The debate of Civil War monuments venerating Confederates has slipped into a larger discussion. New York has created a committee to consider civic sculpture in the city and make recommendations about what to keep and what to replace.

Does Columbus Circle go and Columbia University change its name? What about Lee St. in Brooklyn? How about honored civic leaders who also benefited, directly and indirectly, from the slave trade? Or yesterday’s robber barons whose endowments no one doubts have been put to good use? Get rid of references to Peter Stuyvesant, the anti-Semite? Woodrow Wilson, the racist? An argument can be made that even Abraham Lincoln harbored views of blacks that are cringe-worthy.

How should we view yesterday’s heroes? Do we judge them in context or should we apply today’s standards? The issue isn’t easy to solve, as it raises fundamental questions about the nature of history, identity and patriotism.

The discussion is an important one to have. And I would like to extend it into another realm—our national holidays. My thought is that holidays shouldn’t mark the achievements of individuals, no matter how noble, but rather mark events which we can look to as inspiration and instruction. In this way of thinking, we no longer celebrate Presidents’ Day, Martin Luther King Day or Columbus Day. But we would add Freedom Day (marking the end of slavery, and Suffrage Day, celebrating the right of women to vote. Columbus Day would be renamed New World Day, to acknowledge the momentous event of bringing the Old and New World together.

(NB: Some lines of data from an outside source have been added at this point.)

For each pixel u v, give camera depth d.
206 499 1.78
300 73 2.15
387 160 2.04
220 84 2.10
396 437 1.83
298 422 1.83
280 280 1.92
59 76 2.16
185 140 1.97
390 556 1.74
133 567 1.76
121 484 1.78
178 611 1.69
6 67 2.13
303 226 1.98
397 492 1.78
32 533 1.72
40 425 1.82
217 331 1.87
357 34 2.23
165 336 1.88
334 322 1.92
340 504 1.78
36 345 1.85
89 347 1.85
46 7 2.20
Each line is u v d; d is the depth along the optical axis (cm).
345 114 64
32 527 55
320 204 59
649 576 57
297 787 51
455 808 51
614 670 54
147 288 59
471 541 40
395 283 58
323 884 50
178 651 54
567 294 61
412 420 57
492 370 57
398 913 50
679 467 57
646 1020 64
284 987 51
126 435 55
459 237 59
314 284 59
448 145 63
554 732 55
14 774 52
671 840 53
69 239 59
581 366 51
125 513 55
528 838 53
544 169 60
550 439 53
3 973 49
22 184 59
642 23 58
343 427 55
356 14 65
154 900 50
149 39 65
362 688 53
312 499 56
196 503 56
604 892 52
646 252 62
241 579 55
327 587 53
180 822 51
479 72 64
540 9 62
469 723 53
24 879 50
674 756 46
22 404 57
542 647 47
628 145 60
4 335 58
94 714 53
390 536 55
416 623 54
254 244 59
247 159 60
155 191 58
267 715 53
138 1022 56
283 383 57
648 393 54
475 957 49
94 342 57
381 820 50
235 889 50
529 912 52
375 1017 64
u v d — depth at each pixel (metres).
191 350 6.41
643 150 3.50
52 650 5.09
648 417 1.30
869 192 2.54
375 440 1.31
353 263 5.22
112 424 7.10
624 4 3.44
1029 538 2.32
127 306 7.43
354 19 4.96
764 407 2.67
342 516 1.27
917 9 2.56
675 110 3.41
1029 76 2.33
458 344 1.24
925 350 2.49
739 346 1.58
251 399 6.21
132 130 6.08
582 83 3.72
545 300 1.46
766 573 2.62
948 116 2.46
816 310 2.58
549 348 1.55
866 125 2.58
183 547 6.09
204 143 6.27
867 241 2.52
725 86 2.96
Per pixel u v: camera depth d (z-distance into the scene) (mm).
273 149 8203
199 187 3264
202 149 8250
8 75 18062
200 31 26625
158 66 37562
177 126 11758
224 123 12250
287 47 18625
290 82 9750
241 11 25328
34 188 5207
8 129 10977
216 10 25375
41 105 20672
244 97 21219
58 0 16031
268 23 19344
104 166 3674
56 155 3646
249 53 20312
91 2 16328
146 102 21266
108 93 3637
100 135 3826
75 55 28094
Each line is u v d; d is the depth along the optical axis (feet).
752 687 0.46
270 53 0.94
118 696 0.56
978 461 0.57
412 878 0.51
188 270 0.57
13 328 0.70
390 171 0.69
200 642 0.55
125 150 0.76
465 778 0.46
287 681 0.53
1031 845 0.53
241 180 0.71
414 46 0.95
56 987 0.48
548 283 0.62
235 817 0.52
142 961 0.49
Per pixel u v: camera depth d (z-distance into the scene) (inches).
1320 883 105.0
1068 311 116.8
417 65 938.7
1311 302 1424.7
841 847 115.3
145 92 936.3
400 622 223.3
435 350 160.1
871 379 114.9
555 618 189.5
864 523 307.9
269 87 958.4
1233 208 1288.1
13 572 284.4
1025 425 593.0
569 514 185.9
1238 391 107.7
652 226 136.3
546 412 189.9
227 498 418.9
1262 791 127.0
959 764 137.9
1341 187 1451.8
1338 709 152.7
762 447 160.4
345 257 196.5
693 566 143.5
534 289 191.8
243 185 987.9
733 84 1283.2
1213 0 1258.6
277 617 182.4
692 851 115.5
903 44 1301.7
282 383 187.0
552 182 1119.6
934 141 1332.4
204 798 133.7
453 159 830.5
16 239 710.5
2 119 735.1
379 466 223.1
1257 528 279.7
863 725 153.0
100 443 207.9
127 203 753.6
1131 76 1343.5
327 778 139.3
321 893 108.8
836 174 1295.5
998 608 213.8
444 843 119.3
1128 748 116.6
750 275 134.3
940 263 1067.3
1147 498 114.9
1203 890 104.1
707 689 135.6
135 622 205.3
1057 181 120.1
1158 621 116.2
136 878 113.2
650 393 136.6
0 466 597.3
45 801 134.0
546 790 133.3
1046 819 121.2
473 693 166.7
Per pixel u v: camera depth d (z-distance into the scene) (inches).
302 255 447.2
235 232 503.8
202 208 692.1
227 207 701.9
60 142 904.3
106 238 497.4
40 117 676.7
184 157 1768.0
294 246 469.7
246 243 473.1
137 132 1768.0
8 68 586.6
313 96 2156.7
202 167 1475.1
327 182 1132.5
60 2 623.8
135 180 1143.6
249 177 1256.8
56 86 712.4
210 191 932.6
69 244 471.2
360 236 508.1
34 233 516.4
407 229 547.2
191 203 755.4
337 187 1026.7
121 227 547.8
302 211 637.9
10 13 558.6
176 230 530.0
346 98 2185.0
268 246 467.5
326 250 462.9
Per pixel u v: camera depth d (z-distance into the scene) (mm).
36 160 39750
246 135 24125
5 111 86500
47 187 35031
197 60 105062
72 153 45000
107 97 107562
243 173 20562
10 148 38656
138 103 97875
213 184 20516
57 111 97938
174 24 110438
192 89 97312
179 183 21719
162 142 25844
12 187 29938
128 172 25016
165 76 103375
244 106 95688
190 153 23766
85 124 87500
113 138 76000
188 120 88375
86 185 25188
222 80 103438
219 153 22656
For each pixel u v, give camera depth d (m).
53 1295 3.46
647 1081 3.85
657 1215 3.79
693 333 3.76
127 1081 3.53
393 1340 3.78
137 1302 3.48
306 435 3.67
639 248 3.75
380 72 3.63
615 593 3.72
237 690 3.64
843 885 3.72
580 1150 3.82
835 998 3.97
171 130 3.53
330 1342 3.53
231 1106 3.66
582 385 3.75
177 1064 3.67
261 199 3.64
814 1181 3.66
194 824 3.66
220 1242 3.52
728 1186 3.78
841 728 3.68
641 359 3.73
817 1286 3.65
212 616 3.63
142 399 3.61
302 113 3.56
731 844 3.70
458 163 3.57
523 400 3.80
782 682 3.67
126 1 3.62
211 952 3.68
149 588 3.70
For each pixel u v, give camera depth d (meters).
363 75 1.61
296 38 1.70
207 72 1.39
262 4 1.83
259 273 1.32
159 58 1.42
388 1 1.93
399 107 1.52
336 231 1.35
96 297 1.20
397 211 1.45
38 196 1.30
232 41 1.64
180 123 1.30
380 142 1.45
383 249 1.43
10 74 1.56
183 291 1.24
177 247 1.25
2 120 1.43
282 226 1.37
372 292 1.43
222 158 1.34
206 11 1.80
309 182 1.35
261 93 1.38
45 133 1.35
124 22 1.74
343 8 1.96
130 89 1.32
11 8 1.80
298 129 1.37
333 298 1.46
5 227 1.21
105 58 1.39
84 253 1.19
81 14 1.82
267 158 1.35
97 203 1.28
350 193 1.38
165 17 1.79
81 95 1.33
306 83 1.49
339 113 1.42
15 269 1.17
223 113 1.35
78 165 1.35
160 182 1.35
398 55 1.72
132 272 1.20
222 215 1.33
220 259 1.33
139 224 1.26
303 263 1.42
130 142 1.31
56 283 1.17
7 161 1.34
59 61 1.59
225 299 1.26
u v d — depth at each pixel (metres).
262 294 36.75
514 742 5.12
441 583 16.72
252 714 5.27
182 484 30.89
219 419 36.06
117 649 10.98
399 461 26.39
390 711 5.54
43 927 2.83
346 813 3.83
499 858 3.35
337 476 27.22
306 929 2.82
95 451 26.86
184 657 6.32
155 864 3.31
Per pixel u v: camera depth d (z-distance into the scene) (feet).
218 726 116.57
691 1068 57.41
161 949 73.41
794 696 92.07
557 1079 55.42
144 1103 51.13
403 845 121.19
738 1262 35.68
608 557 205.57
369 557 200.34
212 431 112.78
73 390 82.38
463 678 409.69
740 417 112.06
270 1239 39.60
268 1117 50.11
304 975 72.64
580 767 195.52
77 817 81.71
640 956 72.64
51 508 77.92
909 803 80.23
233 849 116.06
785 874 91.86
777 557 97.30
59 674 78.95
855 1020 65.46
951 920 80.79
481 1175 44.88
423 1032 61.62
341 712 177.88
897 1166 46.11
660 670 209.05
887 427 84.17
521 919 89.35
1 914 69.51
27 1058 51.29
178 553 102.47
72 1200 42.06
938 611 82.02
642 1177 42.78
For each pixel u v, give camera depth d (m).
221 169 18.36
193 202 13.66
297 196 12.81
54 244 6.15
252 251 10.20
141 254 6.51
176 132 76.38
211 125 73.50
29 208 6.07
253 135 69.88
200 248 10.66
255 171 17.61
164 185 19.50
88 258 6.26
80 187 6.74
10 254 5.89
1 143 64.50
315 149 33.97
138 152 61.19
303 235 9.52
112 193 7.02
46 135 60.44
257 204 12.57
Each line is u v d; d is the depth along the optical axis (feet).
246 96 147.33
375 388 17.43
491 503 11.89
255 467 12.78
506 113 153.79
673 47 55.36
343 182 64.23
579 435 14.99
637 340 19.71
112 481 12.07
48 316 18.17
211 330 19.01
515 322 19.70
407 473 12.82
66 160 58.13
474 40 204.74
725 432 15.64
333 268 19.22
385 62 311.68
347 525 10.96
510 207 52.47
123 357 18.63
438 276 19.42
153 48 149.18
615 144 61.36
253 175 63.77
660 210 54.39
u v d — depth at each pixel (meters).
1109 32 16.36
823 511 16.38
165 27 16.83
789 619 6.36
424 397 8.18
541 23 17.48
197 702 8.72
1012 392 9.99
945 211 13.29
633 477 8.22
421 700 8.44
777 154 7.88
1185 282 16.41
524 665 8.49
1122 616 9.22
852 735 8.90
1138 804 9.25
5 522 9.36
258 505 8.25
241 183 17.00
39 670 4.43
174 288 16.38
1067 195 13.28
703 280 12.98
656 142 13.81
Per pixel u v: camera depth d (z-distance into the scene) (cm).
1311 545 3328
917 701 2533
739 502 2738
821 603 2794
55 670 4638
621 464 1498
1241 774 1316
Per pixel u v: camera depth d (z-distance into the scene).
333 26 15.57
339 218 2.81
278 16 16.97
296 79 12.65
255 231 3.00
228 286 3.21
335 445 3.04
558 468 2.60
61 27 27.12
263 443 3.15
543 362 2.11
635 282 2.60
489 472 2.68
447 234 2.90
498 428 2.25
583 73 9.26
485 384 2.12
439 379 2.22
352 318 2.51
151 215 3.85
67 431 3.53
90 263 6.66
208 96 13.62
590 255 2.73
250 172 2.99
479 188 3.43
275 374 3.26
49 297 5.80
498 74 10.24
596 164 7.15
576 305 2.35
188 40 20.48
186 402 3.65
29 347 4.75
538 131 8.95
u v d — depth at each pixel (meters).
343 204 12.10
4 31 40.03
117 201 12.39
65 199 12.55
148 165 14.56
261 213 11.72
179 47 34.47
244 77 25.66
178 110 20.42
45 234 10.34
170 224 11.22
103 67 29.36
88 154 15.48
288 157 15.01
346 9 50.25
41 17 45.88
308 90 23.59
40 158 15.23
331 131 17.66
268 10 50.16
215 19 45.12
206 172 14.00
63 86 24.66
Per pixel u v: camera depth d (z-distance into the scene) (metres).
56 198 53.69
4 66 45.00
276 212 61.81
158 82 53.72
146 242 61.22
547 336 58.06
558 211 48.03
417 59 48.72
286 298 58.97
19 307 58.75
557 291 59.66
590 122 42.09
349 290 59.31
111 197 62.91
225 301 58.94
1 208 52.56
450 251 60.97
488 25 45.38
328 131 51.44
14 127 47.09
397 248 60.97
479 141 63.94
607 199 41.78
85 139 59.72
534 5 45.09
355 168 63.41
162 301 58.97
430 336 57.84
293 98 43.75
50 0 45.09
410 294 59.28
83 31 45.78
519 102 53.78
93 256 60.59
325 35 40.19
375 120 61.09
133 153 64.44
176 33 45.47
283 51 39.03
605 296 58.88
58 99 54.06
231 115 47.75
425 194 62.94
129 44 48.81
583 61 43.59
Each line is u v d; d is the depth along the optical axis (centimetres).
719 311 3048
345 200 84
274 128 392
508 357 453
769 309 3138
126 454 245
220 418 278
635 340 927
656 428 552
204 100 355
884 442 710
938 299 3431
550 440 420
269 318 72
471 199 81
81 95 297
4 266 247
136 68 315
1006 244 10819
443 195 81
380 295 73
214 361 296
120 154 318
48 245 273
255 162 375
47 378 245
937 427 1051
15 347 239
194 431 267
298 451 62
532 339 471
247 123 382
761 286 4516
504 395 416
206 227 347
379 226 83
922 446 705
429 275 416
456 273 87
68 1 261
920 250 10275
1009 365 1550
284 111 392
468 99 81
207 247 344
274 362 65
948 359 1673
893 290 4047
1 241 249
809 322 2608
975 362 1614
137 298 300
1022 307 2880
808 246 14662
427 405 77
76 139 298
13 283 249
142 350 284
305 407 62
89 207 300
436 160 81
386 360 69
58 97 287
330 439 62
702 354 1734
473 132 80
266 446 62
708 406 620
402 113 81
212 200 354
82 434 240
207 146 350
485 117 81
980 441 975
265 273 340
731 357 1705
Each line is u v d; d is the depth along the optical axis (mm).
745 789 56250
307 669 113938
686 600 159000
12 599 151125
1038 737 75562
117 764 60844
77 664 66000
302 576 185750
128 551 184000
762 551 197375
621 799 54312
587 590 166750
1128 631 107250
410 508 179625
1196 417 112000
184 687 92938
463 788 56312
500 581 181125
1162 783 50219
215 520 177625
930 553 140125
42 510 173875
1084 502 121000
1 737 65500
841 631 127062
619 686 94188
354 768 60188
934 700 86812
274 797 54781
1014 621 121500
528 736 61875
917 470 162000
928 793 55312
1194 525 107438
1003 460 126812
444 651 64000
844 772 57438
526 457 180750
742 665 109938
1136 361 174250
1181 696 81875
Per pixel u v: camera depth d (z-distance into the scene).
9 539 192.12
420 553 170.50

New Year, Independence Day, Labor Day, Veterans Day, Thanksgiving and Christmas would remain. The last two are compromises, of a sort. When Thanksgiving Day is understood as the day that Native Americans saved the lives of the new settlers, it is about opening one’s door to strangers and therefore an immigrant story.

Christmas is a religious holiday, of course. But it has been so widely acknowledged that even non-Christians can celebrate with the traditional values of gift-giving and open-heartedness.

It is time to rethink what we celebrate and why. This is only the beginning of the discussion.